### Your assignment
Set down the entries below exactly, leaving out all images.

### Page images and extracted text
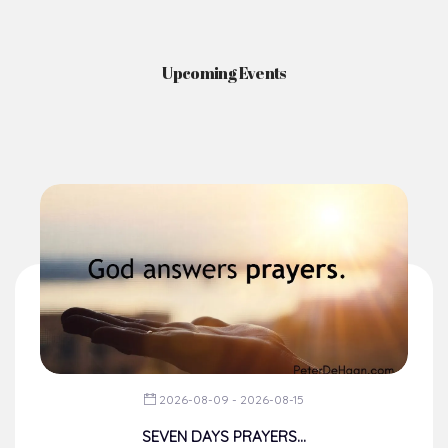
News & Events
Here you'll find information on the structures, administration, sacramental
life, institutions, groups, events, and more.
Upcoming Events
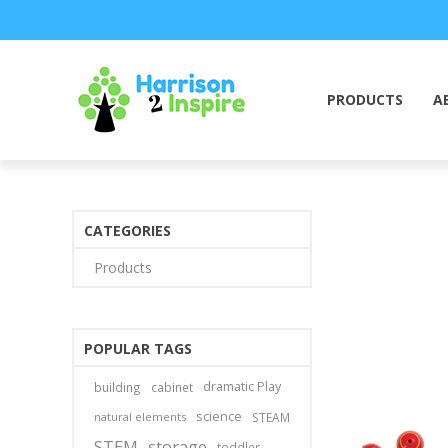
PRODUCTS
A
CATEGORIES
Products
POPULAR TAGS
dramatic Play
building
cabinet
science
natural elements
STEAM
STEM
storage
toddler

### Result for this task
News & Events
Here you'll find information on the structures, administration, sacramental
life, institutions, groups, events, and more.
Upcoming Events
PRODUCTS
A
CATEGORIES
Products
POPULAR TAGS
dramatic Play
building
cabinet
science
natural elements
STEAM
STEM
storage
toddler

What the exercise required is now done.